4:18. Et d’autres sont ceux semés dans les épines
ceux-ci sont ceux qui ont écouté la Parole * 19. et les soucis du monde présent
et la tromperie de la richesse * et les désirs pour tout le reste
entrant en eux * étouffent la Parole
et elle devient sans-fruit
4:18. Et d'autres : Et non “de même”, comme il est dit des sols pierreux par rapport au bord de route. On retrouve la même démarcation qu'entre “les siens” et “les scribes” : le blasphème contre l'Esprit Saint est irrémissible et lie les scribes à Satan “pour toujours”, tandis que le blasphème des “siens” contre le Fils ne l'est pas (3:28-30). Les sols pierreux pavent l'enfer, alors que les épines sont dites “autres”. Vénielles, en quelque sorte : “Tel péché ne conduit pas à la mort” (1Jn 5:16-17).
Sont ceux semés dans les épines : Si les épines poussent, c'est qu'il y a assez de terre. Point d'épines en sol pierreux, mais elles adviennent dans les jardins mal tenus. Non gardé, pour revenir à la Genèse (2:15). C'est un jardin inversé, comme le sol pierreux est l'inversion de la cité (celle d’Éden), et le bord de route l'inverse du terme de la route, lequel (encore selon la Genèse) est l'Arbre de vie au milieu du jardin (cf. Gn 3:24, 2:9). Le Seigneur décrit en fait un cosmos inversé, sur lequel règne Satan, déguisé en ange de lumière (cf. 2Cor 11:14), cherchant à “égaler le Très-Haut” (Is 14:13).

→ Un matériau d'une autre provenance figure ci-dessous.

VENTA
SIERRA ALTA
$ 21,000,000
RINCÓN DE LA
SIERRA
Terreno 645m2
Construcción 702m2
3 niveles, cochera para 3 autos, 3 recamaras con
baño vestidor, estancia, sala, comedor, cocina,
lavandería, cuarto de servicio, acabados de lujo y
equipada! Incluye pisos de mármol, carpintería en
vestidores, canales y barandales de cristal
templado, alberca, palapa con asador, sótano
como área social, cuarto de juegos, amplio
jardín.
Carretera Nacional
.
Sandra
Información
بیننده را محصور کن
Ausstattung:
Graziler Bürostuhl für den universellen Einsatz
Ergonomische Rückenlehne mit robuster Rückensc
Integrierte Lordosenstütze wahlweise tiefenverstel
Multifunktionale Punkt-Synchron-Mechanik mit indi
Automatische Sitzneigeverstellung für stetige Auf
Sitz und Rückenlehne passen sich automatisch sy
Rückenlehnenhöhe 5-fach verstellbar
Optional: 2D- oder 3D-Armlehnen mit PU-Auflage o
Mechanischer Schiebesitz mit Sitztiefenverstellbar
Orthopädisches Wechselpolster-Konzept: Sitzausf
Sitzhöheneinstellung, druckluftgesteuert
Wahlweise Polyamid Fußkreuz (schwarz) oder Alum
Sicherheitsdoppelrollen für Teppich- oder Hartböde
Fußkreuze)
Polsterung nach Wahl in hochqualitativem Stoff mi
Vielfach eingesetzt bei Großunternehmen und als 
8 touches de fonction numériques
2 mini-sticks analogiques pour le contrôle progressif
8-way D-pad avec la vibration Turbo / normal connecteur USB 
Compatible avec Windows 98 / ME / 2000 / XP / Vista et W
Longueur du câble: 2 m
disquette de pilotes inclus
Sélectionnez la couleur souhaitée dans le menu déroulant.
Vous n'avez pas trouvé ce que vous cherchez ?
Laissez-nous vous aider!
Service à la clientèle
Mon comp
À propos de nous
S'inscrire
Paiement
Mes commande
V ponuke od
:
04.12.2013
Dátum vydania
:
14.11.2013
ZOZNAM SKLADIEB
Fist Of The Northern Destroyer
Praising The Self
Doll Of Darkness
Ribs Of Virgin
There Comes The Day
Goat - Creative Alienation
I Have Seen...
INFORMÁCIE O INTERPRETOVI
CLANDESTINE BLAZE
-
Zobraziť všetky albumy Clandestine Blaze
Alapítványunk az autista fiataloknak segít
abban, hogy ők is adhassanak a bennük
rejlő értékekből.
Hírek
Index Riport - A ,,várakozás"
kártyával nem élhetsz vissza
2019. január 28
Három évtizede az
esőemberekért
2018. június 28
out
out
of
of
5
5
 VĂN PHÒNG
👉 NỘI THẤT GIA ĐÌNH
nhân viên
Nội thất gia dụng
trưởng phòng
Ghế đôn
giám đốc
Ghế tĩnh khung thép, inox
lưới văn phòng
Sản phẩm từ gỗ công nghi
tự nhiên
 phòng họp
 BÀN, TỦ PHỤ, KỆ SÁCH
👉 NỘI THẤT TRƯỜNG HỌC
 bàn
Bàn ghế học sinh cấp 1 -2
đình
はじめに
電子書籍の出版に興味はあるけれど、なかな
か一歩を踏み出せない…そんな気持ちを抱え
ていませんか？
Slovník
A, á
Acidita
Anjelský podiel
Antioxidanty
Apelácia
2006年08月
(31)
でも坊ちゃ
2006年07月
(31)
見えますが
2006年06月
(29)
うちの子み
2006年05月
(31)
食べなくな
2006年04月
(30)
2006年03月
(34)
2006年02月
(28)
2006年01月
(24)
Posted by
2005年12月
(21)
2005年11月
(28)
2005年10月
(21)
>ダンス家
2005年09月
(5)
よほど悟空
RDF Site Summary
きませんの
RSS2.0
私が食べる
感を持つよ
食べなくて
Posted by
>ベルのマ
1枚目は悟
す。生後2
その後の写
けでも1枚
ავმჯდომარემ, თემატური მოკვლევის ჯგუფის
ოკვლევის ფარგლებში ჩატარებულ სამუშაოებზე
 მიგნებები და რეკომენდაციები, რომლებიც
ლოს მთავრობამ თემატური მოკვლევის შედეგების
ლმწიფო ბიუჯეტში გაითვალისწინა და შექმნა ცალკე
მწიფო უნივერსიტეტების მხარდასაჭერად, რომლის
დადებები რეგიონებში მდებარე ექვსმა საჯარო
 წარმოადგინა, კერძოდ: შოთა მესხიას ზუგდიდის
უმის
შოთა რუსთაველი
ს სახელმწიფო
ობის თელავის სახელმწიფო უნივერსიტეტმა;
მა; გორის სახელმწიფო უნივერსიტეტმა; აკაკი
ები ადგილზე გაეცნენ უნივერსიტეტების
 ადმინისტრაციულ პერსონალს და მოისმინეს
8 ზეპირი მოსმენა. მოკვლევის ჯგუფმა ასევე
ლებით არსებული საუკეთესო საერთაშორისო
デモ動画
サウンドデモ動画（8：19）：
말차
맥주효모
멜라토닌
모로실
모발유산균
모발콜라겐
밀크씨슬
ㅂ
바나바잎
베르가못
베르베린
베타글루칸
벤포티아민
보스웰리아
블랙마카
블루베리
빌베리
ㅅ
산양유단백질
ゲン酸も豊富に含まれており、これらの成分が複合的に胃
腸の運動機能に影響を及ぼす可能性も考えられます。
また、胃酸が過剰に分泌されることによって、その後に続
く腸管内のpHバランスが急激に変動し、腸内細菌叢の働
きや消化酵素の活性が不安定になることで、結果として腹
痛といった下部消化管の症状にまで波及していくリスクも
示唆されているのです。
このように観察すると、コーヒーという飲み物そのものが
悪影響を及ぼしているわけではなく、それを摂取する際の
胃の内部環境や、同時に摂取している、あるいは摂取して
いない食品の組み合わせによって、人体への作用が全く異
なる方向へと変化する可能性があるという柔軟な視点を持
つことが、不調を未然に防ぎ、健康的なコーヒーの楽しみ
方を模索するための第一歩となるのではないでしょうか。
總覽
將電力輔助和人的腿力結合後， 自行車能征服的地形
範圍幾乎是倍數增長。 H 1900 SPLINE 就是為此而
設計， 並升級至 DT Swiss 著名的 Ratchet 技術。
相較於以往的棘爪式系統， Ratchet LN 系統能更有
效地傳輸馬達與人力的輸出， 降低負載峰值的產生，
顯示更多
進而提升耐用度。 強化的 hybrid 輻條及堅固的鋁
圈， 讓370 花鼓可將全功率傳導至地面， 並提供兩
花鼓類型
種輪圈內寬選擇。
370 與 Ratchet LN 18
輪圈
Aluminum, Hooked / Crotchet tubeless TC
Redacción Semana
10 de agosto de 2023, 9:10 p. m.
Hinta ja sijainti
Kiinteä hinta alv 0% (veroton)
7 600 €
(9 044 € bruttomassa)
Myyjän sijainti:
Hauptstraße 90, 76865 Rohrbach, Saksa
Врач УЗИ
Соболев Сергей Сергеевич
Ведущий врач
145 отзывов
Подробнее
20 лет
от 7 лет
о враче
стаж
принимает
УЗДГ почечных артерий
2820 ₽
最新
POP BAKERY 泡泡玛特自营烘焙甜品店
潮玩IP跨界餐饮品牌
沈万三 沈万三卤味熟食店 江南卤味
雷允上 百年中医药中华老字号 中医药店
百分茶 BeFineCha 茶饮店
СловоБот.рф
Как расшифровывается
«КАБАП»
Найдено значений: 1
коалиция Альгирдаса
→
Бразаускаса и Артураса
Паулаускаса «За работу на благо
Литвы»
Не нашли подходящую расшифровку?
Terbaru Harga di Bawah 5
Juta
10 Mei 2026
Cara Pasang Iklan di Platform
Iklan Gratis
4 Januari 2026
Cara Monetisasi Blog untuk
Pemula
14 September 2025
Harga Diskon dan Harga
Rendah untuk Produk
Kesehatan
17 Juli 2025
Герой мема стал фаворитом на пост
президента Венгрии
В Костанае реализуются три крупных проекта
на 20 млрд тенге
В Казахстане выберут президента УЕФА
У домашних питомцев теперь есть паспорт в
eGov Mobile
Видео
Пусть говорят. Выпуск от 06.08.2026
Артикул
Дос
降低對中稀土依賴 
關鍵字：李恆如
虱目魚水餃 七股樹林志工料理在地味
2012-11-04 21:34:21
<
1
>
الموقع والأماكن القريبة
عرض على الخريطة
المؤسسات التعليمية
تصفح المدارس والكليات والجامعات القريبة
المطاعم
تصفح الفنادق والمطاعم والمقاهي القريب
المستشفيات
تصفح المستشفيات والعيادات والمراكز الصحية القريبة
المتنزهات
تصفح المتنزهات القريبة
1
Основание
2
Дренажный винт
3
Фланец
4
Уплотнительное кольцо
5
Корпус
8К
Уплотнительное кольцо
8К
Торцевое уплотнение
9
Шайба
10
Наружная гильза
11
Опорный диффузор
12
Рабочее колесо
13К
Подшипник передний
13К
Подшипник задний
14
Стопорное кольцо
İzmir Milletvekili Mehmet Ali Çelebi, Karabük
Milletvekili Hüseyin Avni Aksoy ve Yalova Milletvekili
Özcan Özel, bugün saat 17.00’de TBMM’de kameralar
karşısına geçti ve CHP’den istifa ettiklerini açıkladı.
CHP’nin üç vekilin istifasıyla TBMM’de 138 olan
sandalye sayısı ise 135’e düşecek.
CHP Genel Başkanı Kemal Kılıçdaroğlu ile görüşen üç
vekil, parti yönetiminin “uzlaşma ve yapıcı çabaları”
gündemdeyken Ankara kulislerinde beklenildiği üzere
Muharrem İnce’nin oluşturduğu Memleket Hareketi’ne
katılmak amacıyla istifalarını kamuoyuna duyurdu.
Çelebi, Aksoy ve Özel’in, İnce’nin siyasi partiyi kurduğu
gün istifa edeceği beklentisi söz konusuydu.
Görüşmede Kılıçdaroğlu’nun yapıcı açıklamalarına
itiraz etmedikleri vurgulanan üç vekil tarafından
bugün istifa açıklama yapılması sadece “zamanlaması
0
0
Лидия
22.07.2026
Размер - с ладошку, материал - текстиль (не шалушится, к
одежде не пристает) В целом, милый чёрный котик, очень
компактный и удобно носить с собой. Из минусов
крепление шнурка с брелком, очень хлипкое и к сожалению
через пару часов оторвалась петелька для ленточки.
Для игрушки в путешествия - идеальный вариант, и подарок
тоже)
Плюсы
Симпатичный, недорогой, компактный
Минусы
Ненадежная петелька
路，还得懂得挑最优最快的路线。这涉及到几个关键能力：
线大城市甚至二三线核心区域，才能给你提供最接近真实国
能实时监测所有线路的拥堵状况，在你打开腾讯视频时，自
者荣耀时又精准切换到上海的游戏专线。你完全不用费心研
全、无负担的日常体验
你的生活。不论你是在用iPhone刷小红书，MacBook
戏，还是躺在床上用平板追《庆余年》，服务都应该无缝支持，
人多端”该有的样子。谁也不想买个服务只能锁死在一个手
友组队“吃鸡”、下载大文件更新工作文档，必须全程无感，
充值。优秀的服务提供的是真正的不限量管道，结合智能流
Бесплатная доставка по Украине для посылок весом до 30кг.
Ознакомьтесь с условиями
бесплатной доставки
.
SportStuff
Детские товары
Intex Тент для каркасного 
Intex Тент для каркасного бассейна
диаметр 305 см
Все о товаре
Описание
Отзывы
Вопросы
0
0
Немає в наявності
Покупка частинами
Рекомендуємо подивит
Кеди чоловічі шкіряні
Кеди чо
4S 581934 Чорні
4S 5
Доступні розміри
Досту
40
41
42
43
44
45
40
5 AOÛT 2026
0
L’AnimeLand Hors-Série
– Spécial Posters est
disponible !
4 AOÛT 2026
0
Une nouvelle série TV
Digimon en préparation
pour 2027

Ceux-ci sont ceux qui ont écouté la Parole : Nous sommes au troisième terrain : au premier, en bord de route, ils écoutent ; mais, sans la bouche, ça entre par une oreille et sort par l'autre. Au second, sur les sols pierreux, ils écoutent la Parole ; mais, sans le cœur, ça flanche au premier coup de vent. Au troisième, dans les épines ils ont écouté la Parole ; mais, sans les mains (c’est-à-dire sans “faire”, sans la pratique), ça s’étiole peu à peu : bref on progresse, mais il n'y a toujours aucun fruit. Qu’a-t-il manqué dans ce troisième sol ? La lutte contre les mauvaises herbes. Les mauvaises herbes, va-t-on nous dire, ce sont les passions :
19. Et les soucis du monde (présent) : C’est comme si Pierre et André avaient repris leurs filets, se disant : “Reprenons notre autonomie !”
Et la tromperie (ou la séduction) de la richesse : C'est comme si Lévy le collecteur était retourné à sa collecte, en disant : “On ne vit pas d'amour et d'eau fraîche !”
Et les désirs pour tout le reste : C'est comme si Jacques et Jean avaient retrouvé père et salariés, en disant : “Les miens, j'y tiens !” On pourra objecter que le lien n'est pas très explicite, mais une fois qu'on a repéré (après BF) cette triade pouvoir-avoir-affections, qui commence avec les trois appels (1:17, 20 ; 2:14), et qui se retrouve partout dans Marc, c'est très clair. Et l'on s'aperçoit que ces trois passions constituent soit le premier niveau de la voie “large et spacieuse” de la chute (les épines), soit, par le renoncement, le premier niveau de la voie du relèvement (le jardin).
Entrant en eux étouffent la Parole et elle devient sans-fruit : Si ces trois détachements opérés lors des trois appels ne sont pas répétés régulièrement (et rappelés avec cet enseignement), les épines reprennent peu à peu la place, 1° entrant discrètement, 2° étouffant peu à peu la Parole, 3° empêchant la fructification. C'est le travail quotidien du jardinier. Pour revenir aux trois terrains, épines, pierreux et bord de route, BF a eu l'intuition de chercher leur non-dit, par le sens qu'on appelle “sollicité” (le darash) : en inversant les termes, il a mis à jour un véritable traité de théologie ascétique. Et si vous inversez les termes, vous arrivez à ceci : 1° Les épines demandent la lutte contre les trois passions (on a vu lesquelles) et le désir de l'unique bien (et non pas “les désirs au sujet du reste). 2° Les sols pierreux demandent la persévérance jusque dans la tribulation (au lieu de flancher à la première épreuve). 3° Le bord de route demande de garder sans cesse la Parole pour rester dans le dialogue avec Dieu (au lieu que Satan l'enlève de nos esprits). Et c'est cette ascension qui porte du fruit, comme nous verrons demain.